Required work:
1 – According to the passage on A Passage to India, what are the names of the book's three sections?
2 – Reproduce the passage on A Passage to India word for word, starting at "Forster wrote several" and ending at "it remains relevant.".
Start of Document excerpt
Forster wrote several acclaimed novels between 1905 and 1910: Where Angels Fear to Tread (1905), The Longest Journey (1907), A Room with a View (1908), and Howards End (1910). After a hiatus of fourteen years came A Passage to India, the last work he published during his lifetime. (The early novel Maurice was published posthumously in 1970.) He once confessed that he did not understand post-World War I values and had nothing more to say. A Passage to India, however, belies this statement, as it remains relevant.

Forster took his title from the Walt Whitman poem by the same name, an odd choice, since Whitman’s vision is of the total unity of all people while in Forster’s novel the attempt to unite people fails at all levels. The book is divided into three sections: Mosque, Cave, and Temple. These divisions correspond to the three divisions of the Indian year: cool spring, hot summer, and wet monsoon. Each section is dominated by its concomitant weather. Each section also focuses on one of the three ethnic groups involved: Muslim, Anglo-Indian, and Hindu. The Cave could also have been called the Club. Just as the Mosque and the Temple are the Muslim and Hindu shrines, so is the Club the true Anglo-Indian shrine. Forster knew that religious-ethnic divisions control social modes of activity. The Muslims are said to be emotional; the British said to rely on intellect. Only the Hindus, in the person of Godbole, are said to have the capacity to love.
End of Document excerpt
Start of Record set
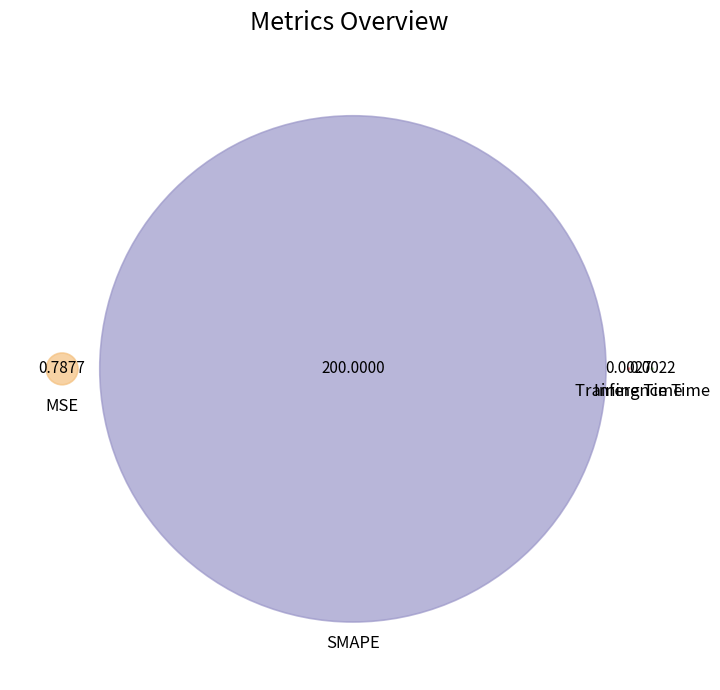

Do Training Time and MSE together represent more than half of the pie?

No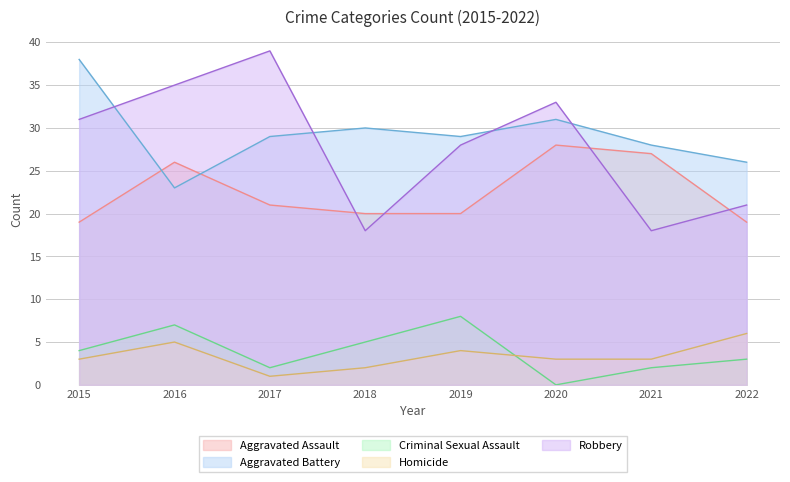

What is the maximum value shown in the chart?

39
End of Record set
Start of Record set
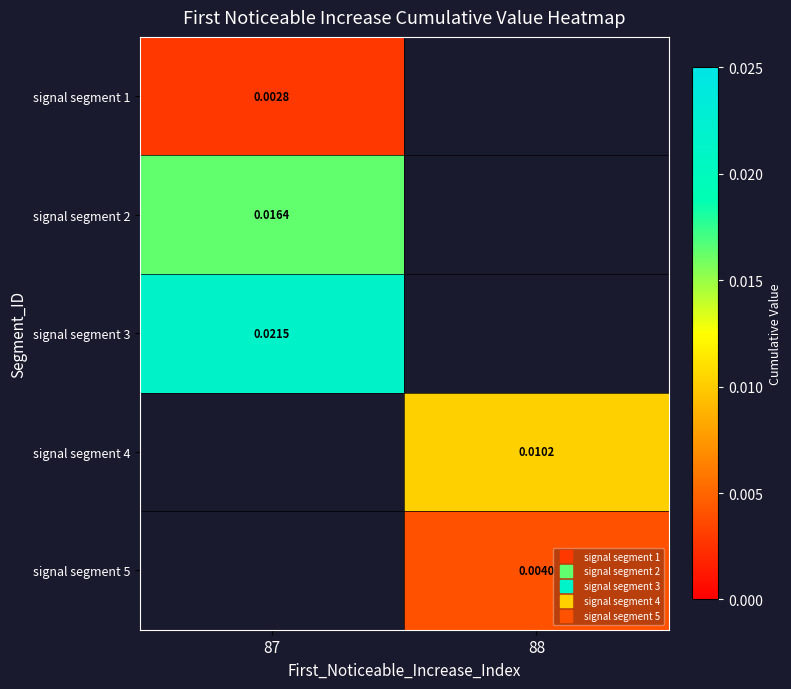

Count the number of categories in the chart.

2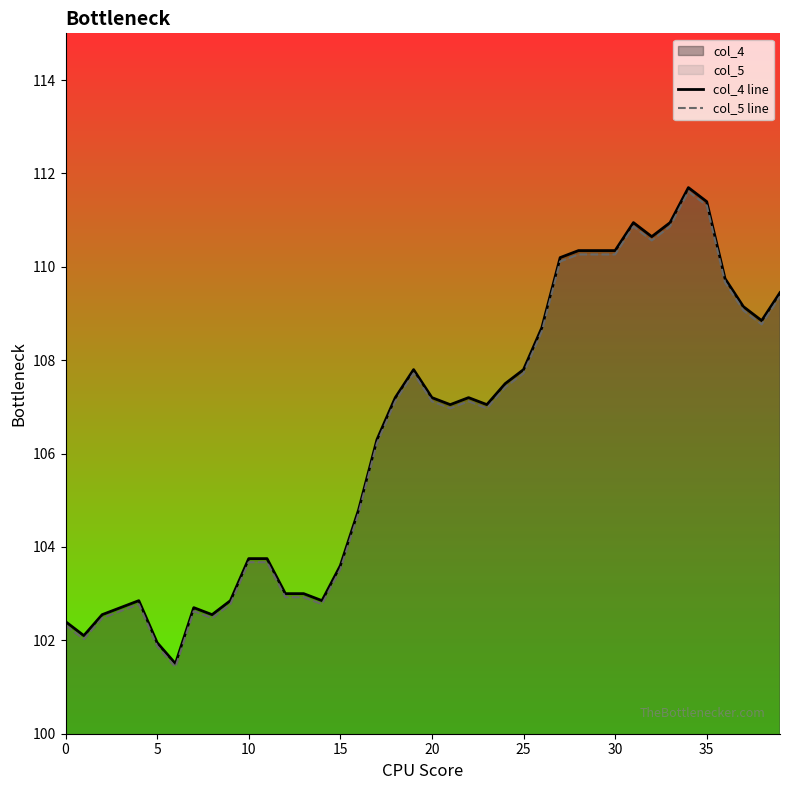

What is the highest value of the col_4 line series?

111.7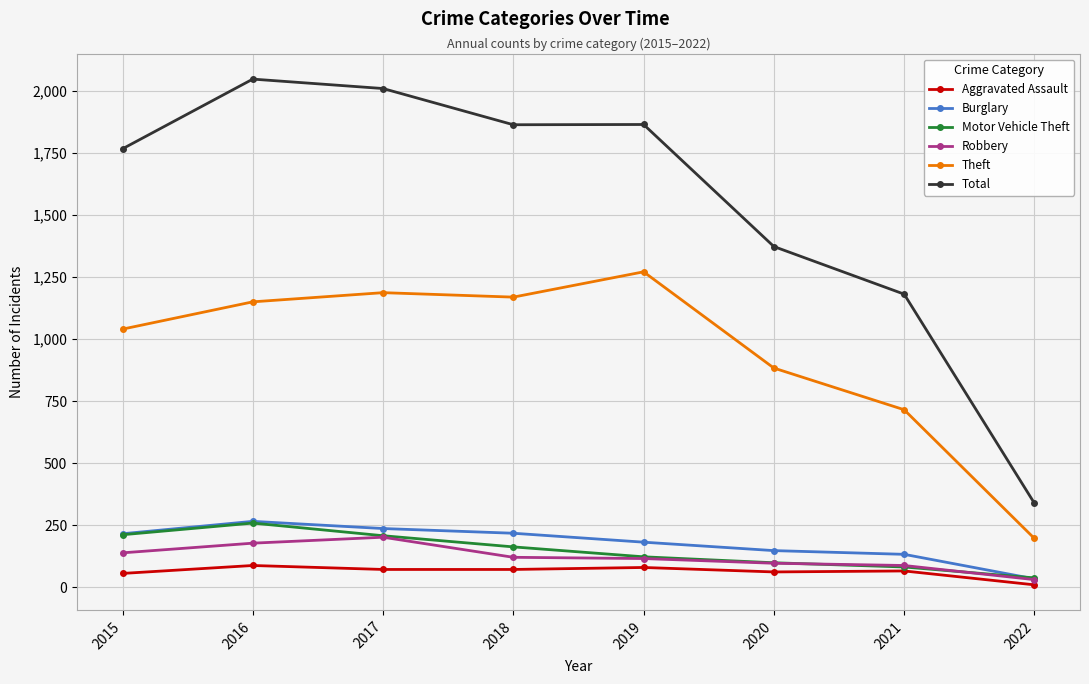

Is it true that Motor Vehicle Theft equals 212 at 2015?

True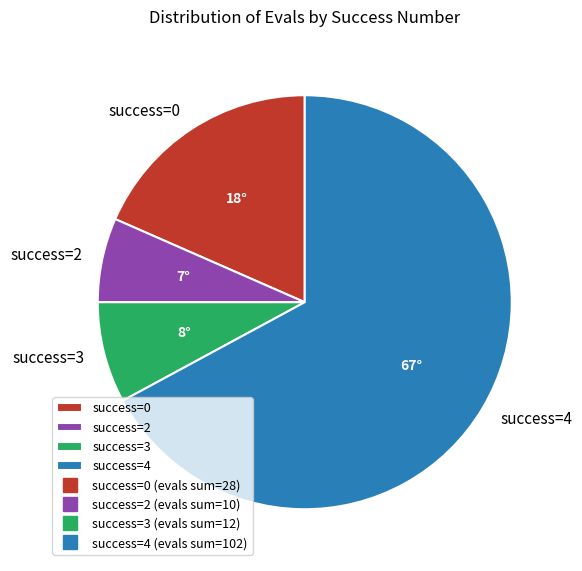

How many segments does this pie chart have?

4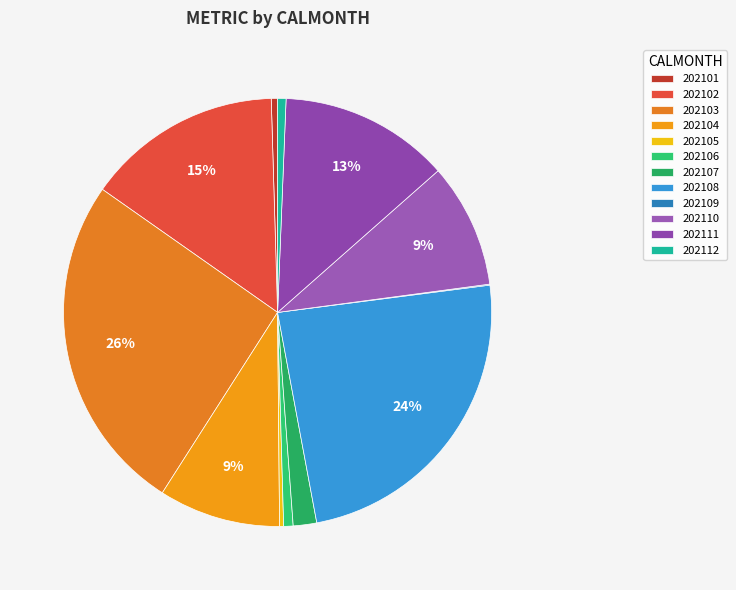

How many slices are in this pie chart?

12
End of Record set
Start of Record set
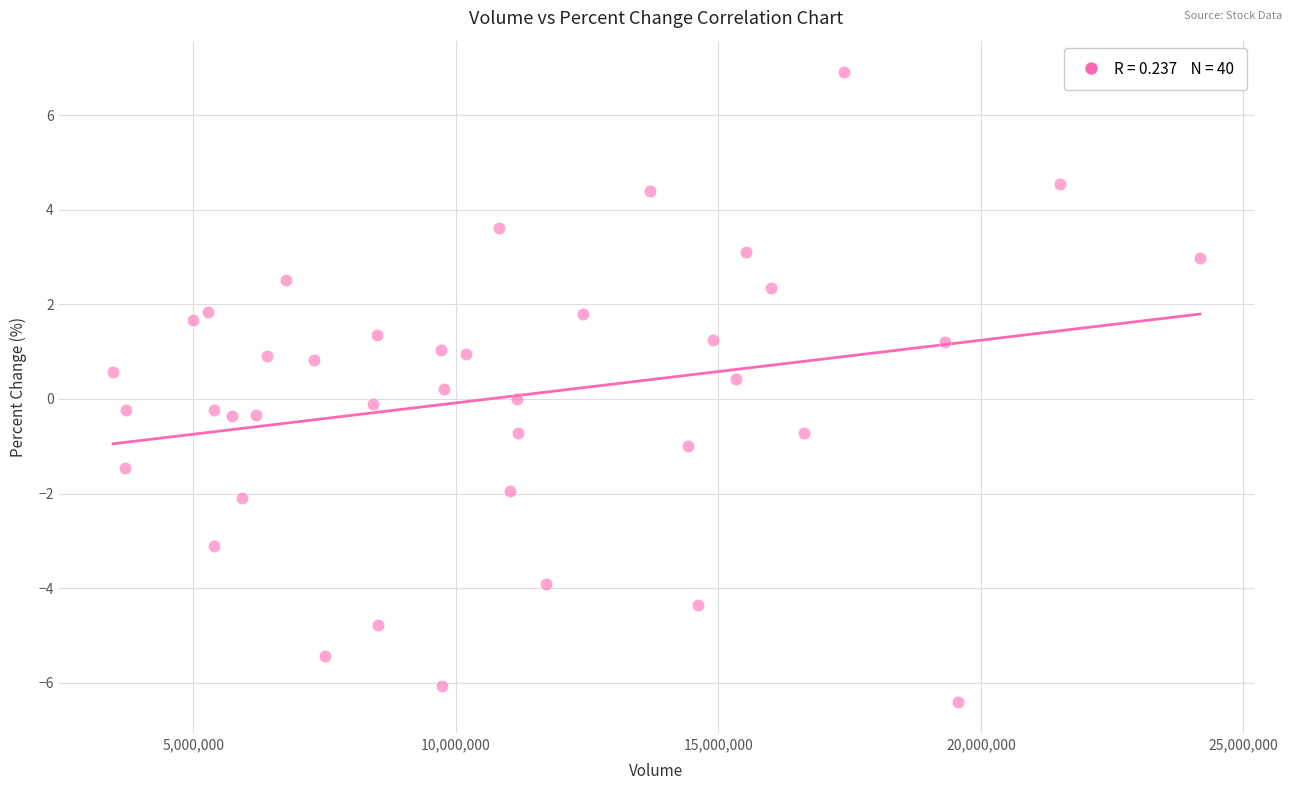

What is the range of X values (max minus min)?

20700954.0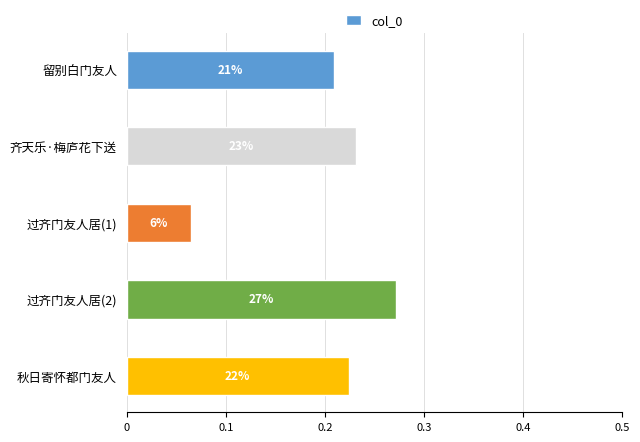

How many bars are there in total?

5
End of Record set
Answers:
1 – Mosque, Cave, and Temple.

2 –
Forster wrote several acclaimed novels between 1905 and 1910: Where Angels Fear to Tread (1905), The Longest Journey (1907), A Room with a View (1908), and Howards End (1910). After a hiatus of fourteen years came A Passage to India, the last work he published during his lifetime. (The early novel Maurice was published posthumously in 1970.) He once confessed that he did not understand post-World War I values and had nothing more to say. A Passage to India, however, belies this statement, as it remains relevant.